Through the years: Controversies in the MMFF




Posted on January 11, 2013


THE METRO Manila Film Festival (MMFF), held annually since 1974 during the Christmas season in recognition of the role of the film industry in providing "artistic depictions of both the country’s stories and history," is no stranger to controversy. The annual movie event is not only a chance to earn both money and honors, it is also a yearly opportunity for industry players to resort to mudslinging. Here’s a partial list of some of the more memorable controversies in the 38-year history of the film festival.

1977: Director Lino Brocka walked out of the MMFF awarding ceremonies at the Metropolitan Theater when Celso Ad. Castillo’s Burlesk Queen starring Vilma Santos won eight of the 10 awards that year including Best Picture. Mr. Brocka reportedly threw invectives at National Artist for Theater Rolando Tinio who was the chairman of the panel of judges that year. It was also reported that organizers asked the winners to return their medals (the MMFF handed out medals that year) due to the controversy.

1978: The board of jurors decided that it would not award honors for Best Actor, Best Actress, Best Supporting Actor and Best Supporting Actress. Instead, the jurors gave Nora Aunor a "Best Performer" award for her role in the movie Atsay. Ms. Aunor beat Ms. Santos, whom fortune-tellers on the talk show of Inday Badiday had predicted would win the award for her role in the movie Rubia Servios. Confident that she would win, Ms. Santos reportedly went to the awards night at the Cultural Center of the Philippines in an expensive couture gown. After the awards ceremonies, Ms. Santos reportedly got so drunk she passed out.

1983: Many were surprised after Coney Reyes-Mumar won the Best Actress award for the movie Bago Kumalat ang Dugo and Anthony Alonzo bagged the Best Actor award for the same movie, besting acting greats Charito Solis and Vic Silayan who were both in the movie Karnal.

1986: The MMFF jurors decided not to hand out the Best Story and Best Screenplay awards "since no one of the seven entries deserved the awards."

1988: Stuntman Baldo Marro won Best Director for the movie Patrolman, beating Chito Roño who directed Itanong Mo sa Buwan. Mr. Marro also won Best Actor for the same movie.

1994: No Best Picture and Best Director Awards were handed out during the awards night, as jury members again felt no entries were deserving of the honors.

2001: Cesar Montano accepted the award for Best Actor for the movie Bagong Buwan, but expresed his disappointment that the movie failed to win as Best Picture. He then went on to say that trophies could be bought anytime in Recto anyway.

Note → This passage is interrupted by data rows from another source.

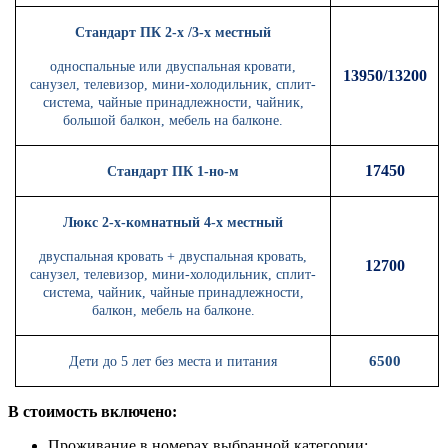
Стандарт ПК 2-х /3-х местный
односпальные или двуспальная кровати,
13950/13200
санузел, телевизор, мини-холодильник, сплит-
система, чайные принадлежности, чайник,
большой балкон, мебель на балконе.
17450
Стандарт ПК 1-но-м
Люкс 2-х-комнатный 4-х местный
двуспальная кровать + двуспальная кровать,
12700
санузел, телевизор, мини-холодильник, сплит-
система, чайник, чайные принадлежности,
балкон, мебель на балконе.
6500
Дети до 5 лет без места и питания
В стоимость включено:
Проживание в номерах выбранной категории;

2002: The cast of the movie Dekada ’70 walked out of the award ceremonies after Lualhati Bautista failed to win the Best Story and Best Screenplay awards. Even more controversial was the decision of the judges to name Ara Mina Best Actress for her role in Mano Po. Ms. Mina beat Vilma Santos, who was in Dekada ’70.

2005: Director Joel Lamangan walked out after he lost to Jose Javier Reyes. Mr. Lamangan failed to win for his movie Blue Moon. Mr. Reyes won for Kutob.

2006: Enteng Kabisote 3: Okay Ka Fairy Ko The Legend Goes On and On and On was declared the Best Picture after festival organizers changed the criteria for the award by giving more weight to "commercial appeal." Movie producer Star Cinema made a protest to the MMDA, claiming that the movie Kasal, Kasali, Kasalo should have won Best Picture because it topped the box office.

2007: The awards night ended in less than an hour after festival organizers decided to just announce the winners without fanfare. The awards night had to be rushed because a concert, featuring singer Lani Misalucha, was scheduled right after the awards ceremonies.

2011: Amable "Tikoy" Aguiluz declined to accept the award for Best Director for the movie Manila Kingpin after he claimed that the movie "was edited without his consent beyond his recognition."